四条中納言がおっしゃることには、「豊原竜秋は、笙の道においてはたいした者だ。先日来て言うことに、考えの浅い限りで、きわめてぶしつけの事ではありますが、横笛の五の穴は、やや不審な所がございますかと、ひそかにこれを思っております。

なぜなら、干(かん)の穴は平調(ひょうじょう)、五の穴は下無調(しもむじょう)です。その間に勝絶調(しょうぜつちょう)を隔てています。上(じょう)の穴は双調(そうじょう)、次に鳧鐘調(ふしょうじょう)を置いて、夕(さく)の穴は黄鐘調(おうしきじょう)です。その次に鸞鐘調(らんけいじょう)を置きて、中(ちゅう)の穴は盤捗調(ばんしきじょう)、中(ちゅう)と六(ろく)の間に神仙調(しんせんじょう)があります。

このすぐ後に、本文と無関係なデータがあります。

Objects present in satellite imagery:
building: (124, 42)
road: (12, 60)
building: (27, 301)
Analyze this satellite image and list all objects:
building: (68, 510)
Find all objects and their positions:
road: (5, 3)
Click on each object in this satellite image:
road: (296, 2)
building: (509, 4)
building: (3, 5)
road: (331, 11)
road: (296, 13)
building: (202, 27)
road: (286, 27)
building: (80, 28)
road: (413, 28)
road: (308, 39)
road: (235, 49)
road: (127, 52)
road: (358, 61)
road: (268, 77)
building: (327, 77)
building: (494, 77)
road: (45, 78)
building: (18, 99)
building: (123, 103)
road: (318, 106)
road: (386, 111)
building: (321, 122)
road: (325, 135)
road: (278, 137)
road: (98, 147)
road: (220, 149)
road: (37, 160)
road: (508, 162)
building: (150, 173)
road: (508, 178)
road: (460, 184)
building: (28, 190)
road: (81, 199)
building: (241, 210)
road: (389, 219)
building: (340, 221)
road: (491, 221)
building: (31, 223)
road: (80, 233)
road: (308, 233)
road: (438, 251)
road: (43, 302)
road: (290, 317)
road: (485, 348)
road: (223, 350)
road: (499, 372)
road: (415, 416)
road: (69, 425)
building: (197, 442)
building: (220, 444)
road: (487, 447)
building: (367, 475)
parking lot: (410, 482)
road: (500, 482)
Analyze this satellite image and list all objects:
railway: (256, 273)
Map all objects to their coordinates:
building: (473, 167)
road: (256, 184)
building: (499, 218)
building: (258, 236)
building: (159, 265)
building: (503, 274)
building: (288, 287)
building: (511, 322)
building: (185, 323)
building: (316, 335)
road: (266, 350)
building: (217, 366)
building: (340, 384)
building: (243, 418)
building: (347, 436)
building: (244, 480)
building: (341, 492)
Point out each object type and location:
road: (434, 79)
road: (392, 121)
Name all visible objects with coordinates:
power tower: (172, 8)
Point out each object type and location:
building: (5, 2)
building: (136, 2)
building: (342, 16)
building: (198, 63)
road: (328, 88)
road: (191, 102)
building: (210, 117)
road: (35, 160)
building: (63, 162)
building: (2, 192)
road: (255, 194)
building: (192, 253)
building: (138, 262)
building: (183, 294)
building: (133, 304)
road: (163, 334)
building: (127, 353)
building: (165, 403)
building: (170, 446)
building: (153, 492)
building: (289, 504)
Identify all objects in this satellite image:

このようにそれぞれの穴と穴の間に皆一律を隔てていますが、五の穴だけが、上(じょう)の間に調子を持たずに、しかも間を空けることは他の穴と穴の間隔と変わらないので、その音が耳障りです。

なので、私はこの穴を吹く時は、必ず口を離します。十分に離さない時は、他の楽器と調和が取れません。うまく吹ける者は滅多におりません、と申した。思慮深い限りである。実に興味深い。先輩が後進をおそれるという事は、この事である」と申されたことでございました。

語句

■四条黄門 藤原隆資(1292-1352)。または同隆蔭(1295-1364)。どちらも四条を号した。「黄門」は中納言の唐名。 ■命ぜられて言はく おっしゃることには。 ■竜秋 豊原竜秋(1291-1363)。笙の名手。四条中納言はその弟子だったという。 ■道にとりては 笙の道においては。 ■やんごとなき たいした。特別な。 ■短慮 考えが浅いこと。 ■荒涼の事 ぶしつけな事。 ■横笛 雅楽で用いる笛。吸口のほかに穴が七つある。長さ一尺三寸あまり。図参照。 ■のく 口を笛の吸口から少し離す。 ■のけあへぬ時は 十分に離さない時は。「あふ」は十分に。 ■物にあはず 他の楽器と調和が取れない。 ■料簡 思慮深いこと。 ■先達、後生を畏る 先輩は、後進をおそれるものだ。「子の曰わく、後世畏るべし」(『論語』子罕第九)。

横笛横笛


他日に、景茂(かげもち)が申し侍りしは、「笙は、調べおほせて持ちたれば、ただ吹くばかりなり。笛は、吹きながら、息のうちにて、かつ調べもてゆくものなれば、穴ごとに、口伝(くでん)の上に性骨(しょうこつ)を加へて心を入るること、五の穴のみにかぎらず。ひとへにのくとばかりも定むべからず。あしく吹けば、いづれの穴も心よからず。上手はいづれをも吹きあはす。呂律(りょりつ)のものにかなはざるは、人の咎(とが)なり。器(うつわもの)の失(しつ)にあらず」と申しき。

口語訳

後日、大神景茂(おおがかげもち)が申しましたことには、「笙は、調律を調え終わって持てば、ただ吹くだけです。笛は、吹きながら、呼吸の内に、調べを調えていくものですから、穴ごとに、口頭で教わった技術に加えて、天性の素質を加えて心をこめていくことは、五の穴ばかりに限りません。必ず口を離すとばかり決まっているわけではないです。まずく吹けば、どの穴も耳障りな音を立てます。上手な者はどの穴も周囲と調和させられます。旋律が他の楽器とあわないのは、人の問題であって、楽器の欠点ではありません」と申しました。

語句

■景茂 大神(おおが)景茂(かげもち)(1292-1376)。笛の名人。従四位筑前守。 ■笙 雅楽に用いる管楽器。 ■調べおほせて 調律を調え終わって。 ■息のうちにて 息遣いの中に。 ■口伝 口頭で伝えられた技術。 ■性骨 天性の素質。天分。 ■呂律 音の調子。旋律。 ■ものにかなはざるは 他の楽器と調和しないのは。

メモ

■笛用語がややこしい章段。前半と後半の二部構成。